Auf dem weiteren Weg geht uns trotz guter Aufsicht von Christa der Johannes verloren, weil er sich mit dem Fotoapparat an den Surfern festbeißt. Dank Handy findet er uns kurz darauf im Englischen Garten wieder. Von dort geht es zum Kunstpavillon im Alten Botanischen Garten. Dort beeindruckt vor allem Forumsmitglied Christoph Zellweger, der uns herzlich begrüßt. Sein Konzept zum Thema Self-Design des menschlichen Körpers, zeigt zwei Stühle ganz ohne Menschen aber mit futuristischen Möglichkeiten des Self-Designs of very private parts. Nicht alle Künstler im Pavillon überzeugen(mich). Aber die Installation aus Klo, Gummihandschuhen mit aufgeklebten Fingernägeln, sowie Besen mit zusammengefegten Perlen (Titel: Hausfrau, die keinen Bock mehr auf Hausarbeit hat oder so ähnlich) ist witzig und überzeugend. Jedenfalls bleiben viele sehr lange im Pavillon und begeistern sich vor allem an den Ausführungen von Christoph Zellweger. Bis 16 Uhr genießen wir noch den Sonnenschein im Garten, danach überbrücken wir die Zeit bis zum Abendessen in der Osteria des Kunsthauses im Cafe des Alten Botanischen Gartens. Zum Glück hatte Christa reserviert, sonst hätte unsere nun fast 20 TeilnehmerInnen umfassende Gruppe nirgendwo eine Chance gehabt. Danach sind alle ziemlich müde von der anstrengenden Kunst, nur Johannes und ich nehmen noch zwei Bier an der Bar des A&O.
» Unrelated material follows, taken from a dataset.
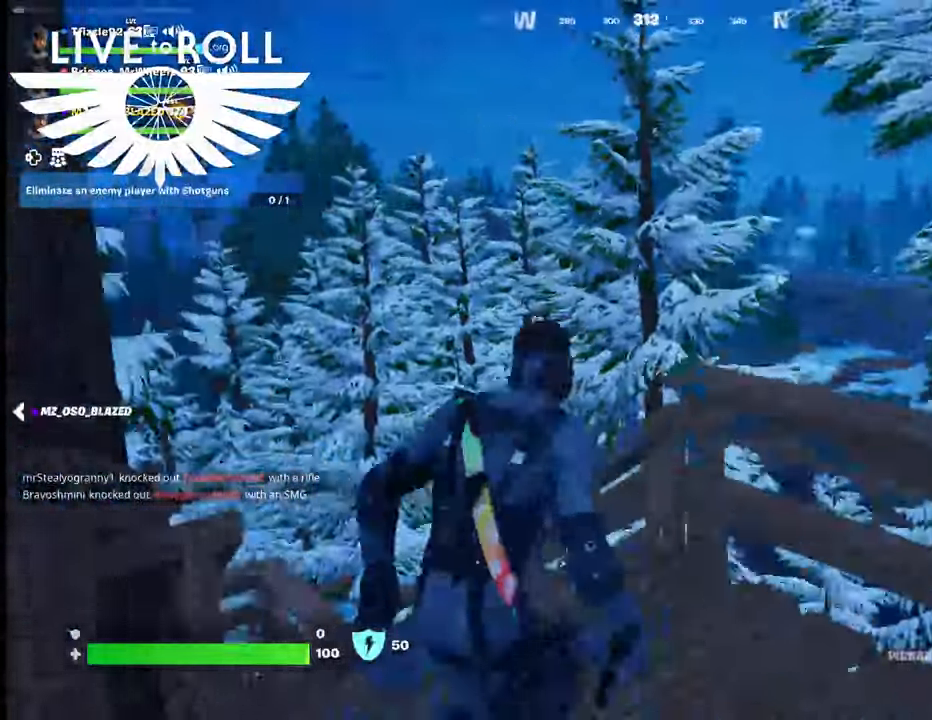
{"buttons": [], "left_stick": "up", "right_stick": "left", "events": []}
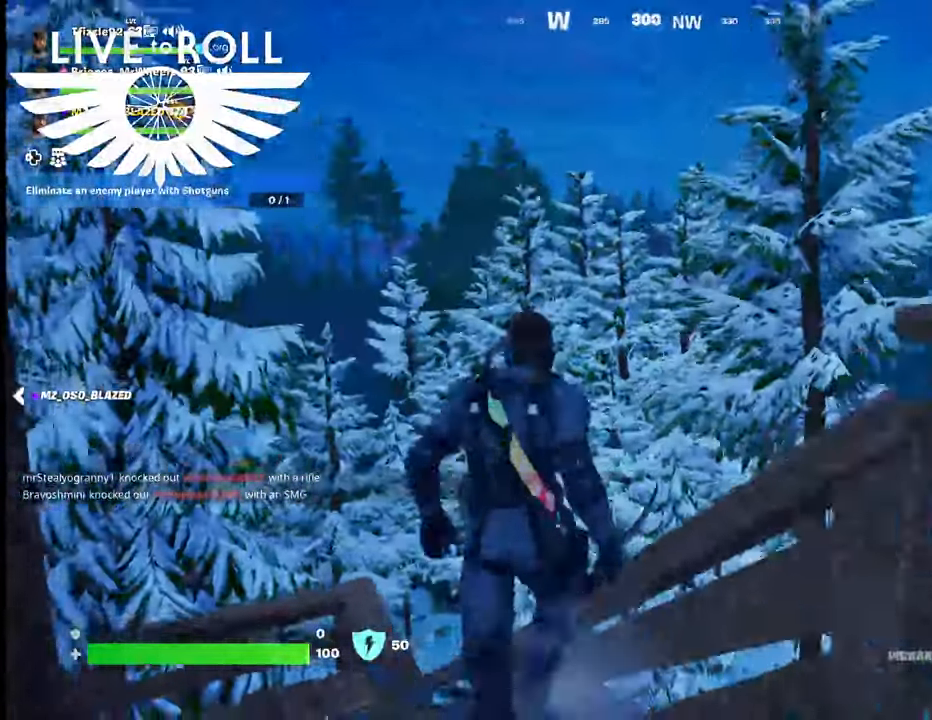
{"buttons": [], "left_stick": "up", "right_stick": "down-right", "events": [[167, "right_stick", "down-right"]]}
Finale: Besuch der Messe am Montag! Eine weise Wahl, denn am Wochenende war es rappelvoll. So erhalten wir eine super Führung durch das Frauenduo. Zunächst zeigt uns die Dame von der Handwerkskammer die Renate Heintze Sonderschau, mit vielen Klassikern der Moderne. Danach erläutert uns die Chefin der Talente-Show (Michaela Braesel) eine Auswahl von Werken der glücklichen 67 TeilnehmerInnen aus 31 Ländern, die aus 700 Bewerbungen ausgewählt wurden. Schon Frau Braesel selbst ist ein spannendes self-designtes Unikat! Wir sehen unverkennbare Schmuck-Unikate, tragbare (und untragbare) Kunstwerke, deutliche Statements und provokante Experimente: Carla Movia (Italien) Broschen aus Dosen und Dosen-Laschen (Carla Movia, Italien), geschmiedete Topfschwämme (Merlin Meremaas), vielschichtige perforierte und aufgespannte Luftballons (Yasuyo Hida, Japan), Kopfschmuck zum self-design von Mund (rechteckiges Lächeln?) und Nase (Nase hoch durch Zug an den Nasenlöchern) wobei die Anprobe dieser Werke durch die junge Chinesin (Zhilu Cheng) in Videoclips witzig präsentiert wird und vieles mehr. Nach der Führung erforschen alle Mitglieder ab 12 Uhr die ganze Halle einzeln, da die Interessen und gewünschte Verweildauer an einzelnen Ständen schon innerhalb des FFSD sehr unterschiedlich sind. Die Zeit bis zur Abfahrt um 16 Uhr vergeht wie im Fluge. Ich selbst schaue mir zunächst die schon auf den Führungen gesehenen Objekte noch einmal genauer an. Danach sehe ich die Präsentationen der internationalen Galerien, die sich auf der Fläche „FRAME“ befinden. Unter anderem Platina (Schweden), die Atta Gallery (Thailand), die Galerie Ra Amsterdam und die Galerie Marzee (beide Niederlande), die Galerie Spektrum (Deutschland). Von großkalibrigen Geschossen durchlöcherte Goldmünzen als Ringe, Gebisse mit echten Perlen als Schmuck … schade, dass nur in Begleitung der Chefin das Fotografieren möglich war. Natürlich gab es auch jenseits von Schmuck in der Halle schönes Handwerk, Kunst und Design: Ein Wald aus ausgehöhlten Baumstämmen, Krawatten und Fliegen aus gefärbten Lachs-, Kabeljau- und Aal-Leder, Kondom-Täschchen aus Perlrochenleder … Jedenfalls war es nicht möglich, alles aus dieser Halle zu sehen.

Randvoll abgefüllt mit Eindrücken machen wir uns auf die Heimreise. Ich freue mich schon auf den nächsten Schmucktrip unter Führung der hochgelobten Christa.